Typically they ask how she will manage if she has to work past 4 P.M. “My answer is simple: My daughter has a father, I have a large family and obviously I’ll manage when necessary, because I’d taken all of these issues into consideration when I applied for the job. But it doesn’t help, employers are worried.”
Hodaya Oren’s resume lists a degree in human resources, an advanced degree in law and 13 years’ experience in the public sector, most notably at the Prime Minister’s Office. But Oren, 30 and married to a career IDF officer, has two young children – 4-year-old Noam and 14-month-old Amit – and has been at home since her youngest was born.
At age 17, she started working in the PMO as part of her civilian national service and continued there in human resources without ever getting a tenured position. “I completed two degrees and had two children, the salary was high and the work was interesting, but as a temporary employee my job could not be extended under the law, and I couldn’t stay,” she says.
With no choice, she chose to stay home after her second maternity leave, and then began working on what she calls “the most difficult project of my life.”
“Over the last year I’ve gone out to find that it’s not easy to find a good job with a decent salary for a woman who has a great deal of experience and two degrees, who also happens to be a mother with two children in day-care until 4:45.”
Her husband is a captain in the Engineering Corps and often gets home late. “On paper, his work day is over at 5:30 P.M., but that doesn’t actually happen, so he doesn’t really help,” she says. “In this situation, my chances of finding a job that lets me pick up the kids on time are small.”
One possible solution is to hire a sitter to pick up the children, but Oren says that even if she finds work she doubts she will be able to afford one. “I apply to so many jobs and not only are the conditions difficult – split work days twice a week, even for people who live far away – but the salary is also insulting. In the best case, they’re offering 5,500 shekels ($1,440) per month.

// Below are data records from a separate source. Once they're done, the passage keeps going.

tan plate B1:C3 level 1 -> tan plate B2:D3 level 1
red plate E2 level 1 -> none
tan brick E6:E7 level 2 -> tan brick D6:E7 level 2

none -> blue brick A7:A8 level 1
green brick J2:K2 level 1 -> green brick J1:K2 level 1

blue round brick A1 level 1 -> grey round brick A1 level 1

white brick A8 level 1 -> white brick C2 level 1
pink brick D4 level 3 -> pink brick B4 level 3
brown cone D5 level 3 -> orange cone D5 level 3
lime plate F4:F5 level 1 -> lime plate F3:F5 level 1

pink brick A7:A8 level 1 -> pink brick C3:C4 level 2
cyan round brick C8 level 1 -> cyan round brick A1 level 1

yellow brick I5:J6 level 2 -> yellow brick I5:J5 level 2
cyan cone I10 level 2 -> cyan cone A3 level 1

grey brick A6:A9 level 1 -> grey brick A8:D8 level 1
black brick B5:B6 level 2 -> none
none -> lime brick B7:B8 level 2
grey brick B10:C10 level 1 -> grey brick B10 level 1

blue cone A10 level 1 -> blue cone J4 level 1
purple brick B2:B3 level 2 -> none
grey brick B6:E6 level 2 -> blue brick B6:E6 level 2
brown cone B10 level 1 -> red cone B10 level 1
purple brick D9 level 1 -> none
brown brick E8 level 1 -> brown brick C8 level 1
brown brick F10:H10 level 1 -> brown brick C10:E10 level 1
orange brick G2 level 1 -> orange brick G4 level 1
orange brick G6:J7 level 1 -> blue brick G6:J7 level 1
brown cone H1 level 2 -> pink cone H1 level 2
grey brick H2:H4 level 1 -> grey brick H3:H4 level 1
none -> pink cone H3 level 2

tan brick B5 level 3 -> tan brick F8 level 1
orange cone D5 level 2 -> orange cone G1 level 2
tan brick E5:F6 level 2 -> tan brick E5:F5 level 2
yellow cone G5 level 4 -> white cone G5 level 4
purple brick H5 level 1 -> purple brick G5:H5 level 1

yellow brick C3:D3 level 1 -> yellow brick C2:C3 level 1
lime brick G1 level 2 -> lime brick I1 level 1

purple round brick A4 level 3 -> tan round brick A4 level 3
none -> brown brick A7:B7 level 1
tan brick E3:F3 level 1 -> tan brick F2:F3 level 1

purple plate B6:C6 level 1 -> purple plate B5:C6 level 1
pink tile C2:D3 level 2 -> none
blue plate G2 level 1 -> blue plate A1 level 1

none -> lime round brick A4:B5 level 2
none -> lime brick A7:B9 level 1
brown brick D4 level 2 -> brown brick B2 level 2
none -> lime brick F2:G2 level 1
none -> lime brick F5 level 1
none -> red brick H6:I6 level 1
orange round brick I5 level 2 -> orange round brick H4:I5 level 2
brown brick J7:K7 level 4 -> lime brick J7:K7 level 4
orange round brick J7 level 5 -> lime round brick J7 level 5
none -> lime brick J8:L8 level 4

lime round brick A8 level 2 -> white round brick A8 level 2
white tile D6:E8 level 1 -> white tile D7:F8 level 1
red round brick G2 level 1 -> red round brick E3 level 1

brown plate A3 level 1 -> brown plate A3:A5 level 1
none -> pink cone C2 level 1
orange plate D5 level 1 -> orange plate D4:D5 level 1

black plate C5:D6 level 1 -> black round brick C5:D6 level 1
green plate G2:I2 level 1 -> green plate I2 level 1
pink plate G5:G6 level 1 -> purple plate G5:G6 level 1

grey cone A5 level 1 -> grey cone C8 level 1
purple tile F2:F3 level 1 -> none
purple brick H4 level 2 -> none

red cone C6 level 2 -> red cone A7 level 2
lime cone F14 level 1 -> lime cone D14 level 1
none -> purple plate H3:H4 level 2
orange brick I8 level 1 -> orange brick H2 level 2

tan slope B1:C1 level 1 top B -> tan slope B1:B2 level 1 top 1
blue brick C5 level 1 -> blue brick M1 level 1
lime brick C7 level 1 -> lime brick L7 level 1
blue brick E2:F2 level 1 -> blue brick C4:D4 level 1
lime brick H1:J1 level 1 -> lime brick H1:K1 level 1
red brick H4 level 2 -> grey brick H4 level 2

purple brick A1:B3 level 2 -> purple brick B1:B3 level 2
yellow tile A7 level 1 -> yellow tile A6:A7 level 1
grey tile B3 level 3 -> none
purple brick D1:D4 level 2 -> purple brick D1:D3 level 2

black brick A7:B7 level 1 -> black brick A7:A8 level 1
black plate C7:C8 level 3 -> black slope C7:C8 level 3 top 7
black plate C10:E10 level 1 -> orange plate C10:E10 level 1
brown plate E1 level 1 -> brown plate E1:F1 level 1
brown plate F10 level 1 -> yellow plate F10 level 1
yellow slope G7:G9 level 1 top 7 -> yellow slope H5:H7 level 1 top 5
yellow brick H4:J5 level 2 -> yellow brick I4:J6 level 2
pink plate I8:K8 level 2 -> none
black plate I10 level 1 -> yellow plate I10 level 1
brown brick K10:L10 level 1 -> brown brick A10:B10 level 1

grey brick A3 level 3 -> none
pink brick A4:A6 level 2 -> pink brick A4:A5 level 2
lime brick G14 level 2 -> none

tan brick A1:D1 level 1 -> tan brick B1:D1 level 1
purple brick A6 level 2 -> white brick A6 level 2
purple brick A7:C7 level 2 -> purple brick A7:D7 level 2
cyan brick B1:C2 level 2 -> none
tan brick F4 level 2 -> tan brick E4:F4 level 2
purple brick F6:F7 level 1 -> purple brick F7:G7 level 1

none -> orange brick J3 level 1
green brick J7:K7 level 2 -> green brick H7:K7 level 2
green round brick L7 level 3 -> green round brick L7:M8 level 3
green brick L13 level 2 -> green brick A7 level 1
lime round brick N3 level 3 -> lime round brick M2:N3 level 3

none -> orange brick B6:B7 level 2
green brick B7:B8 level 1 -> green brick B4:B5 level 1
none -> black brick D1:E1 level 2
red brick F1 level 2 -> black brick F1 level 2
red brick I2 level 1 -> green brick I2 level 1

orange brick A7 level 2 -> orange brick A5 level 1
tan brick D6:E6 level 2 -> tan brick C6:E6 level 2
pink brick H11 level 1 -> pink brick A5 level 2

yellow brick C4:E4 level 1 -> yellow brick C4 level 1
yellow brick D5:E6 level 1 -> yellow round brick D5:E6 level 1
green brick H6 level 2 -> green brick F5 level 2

“I applied for a position with a hospital. I went through all the processes of looking into national service and got to the last stage of the application process at the hospital. As far as I could tell they were impressed, and in the end they told me that, ‘all is well and good, but we’re talking about minimum wage.’ Minimum wage? You apply, go through a six-month process only to find out during the last stage that the salary they’re offering is so low, at a workplace so far away from home. We spend 6,000 shekels a month on day-care alone.”